> [EXERCISE BRIEF] Report the count of lines in the listing below that include the string "wonen", with no other text.

> [THE INPUT]
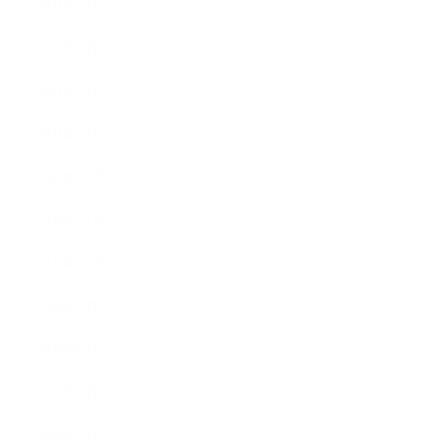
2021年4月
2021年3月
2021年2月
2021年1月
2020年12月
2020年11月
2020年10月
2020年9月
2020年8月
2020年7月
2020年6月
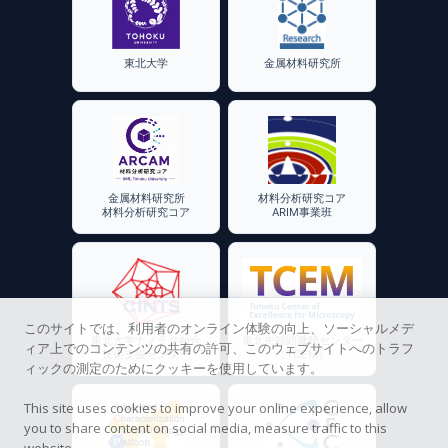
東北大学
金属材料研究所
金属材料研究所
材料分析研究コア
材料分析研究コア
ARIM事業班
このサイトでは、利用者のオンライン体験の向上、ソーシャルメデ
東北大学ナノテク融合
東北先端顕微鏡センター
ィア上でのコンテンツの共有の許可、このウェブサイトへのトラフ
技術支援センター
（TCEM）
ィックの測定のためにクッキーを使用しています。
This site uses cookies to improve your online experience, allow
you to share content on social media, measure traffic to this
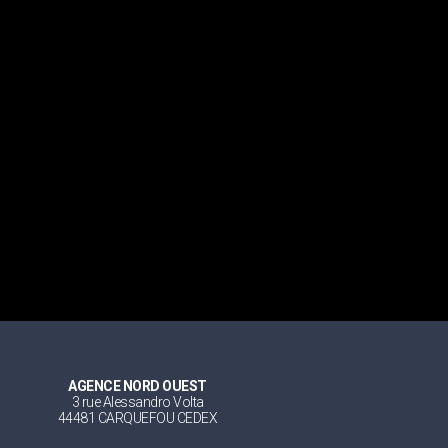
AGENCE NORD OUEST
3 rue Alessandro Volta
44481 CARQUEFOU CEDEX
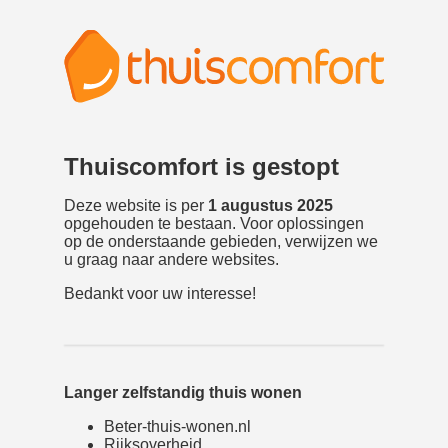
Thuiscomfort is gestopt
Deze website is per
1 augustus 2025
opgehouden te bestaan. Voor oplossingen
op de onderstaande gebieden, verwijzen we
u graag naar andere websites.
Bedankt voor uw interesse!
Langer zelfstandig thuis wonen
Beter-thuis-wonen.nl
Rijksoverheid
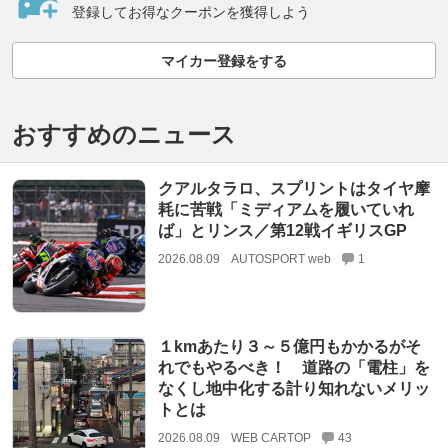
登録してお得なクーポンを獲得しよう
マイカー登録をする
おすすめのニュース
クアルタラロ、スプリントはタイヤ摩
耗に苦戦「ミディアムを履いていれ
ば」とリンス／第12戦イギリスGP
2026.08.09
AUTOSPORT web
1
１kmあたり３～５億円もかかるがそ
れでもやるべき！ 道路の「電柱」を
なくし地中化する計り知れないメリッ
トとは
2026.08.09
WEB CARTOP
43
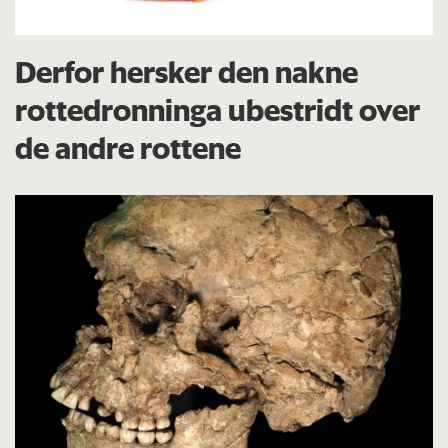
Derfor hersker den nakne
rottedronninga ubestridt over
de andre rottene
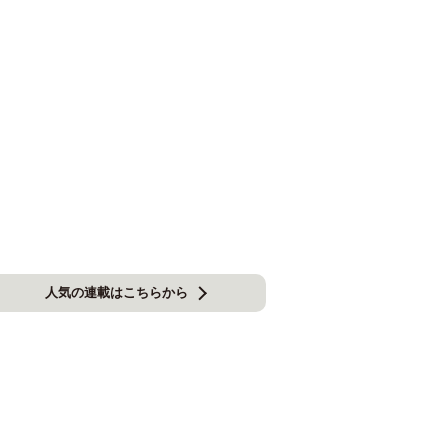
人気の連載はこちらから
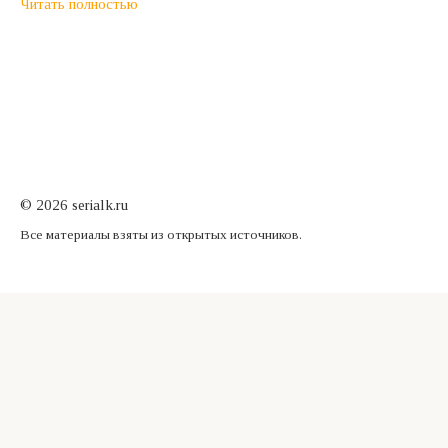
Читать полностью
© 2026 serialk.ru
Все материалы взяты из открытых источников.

> [ANSWER AREA] 2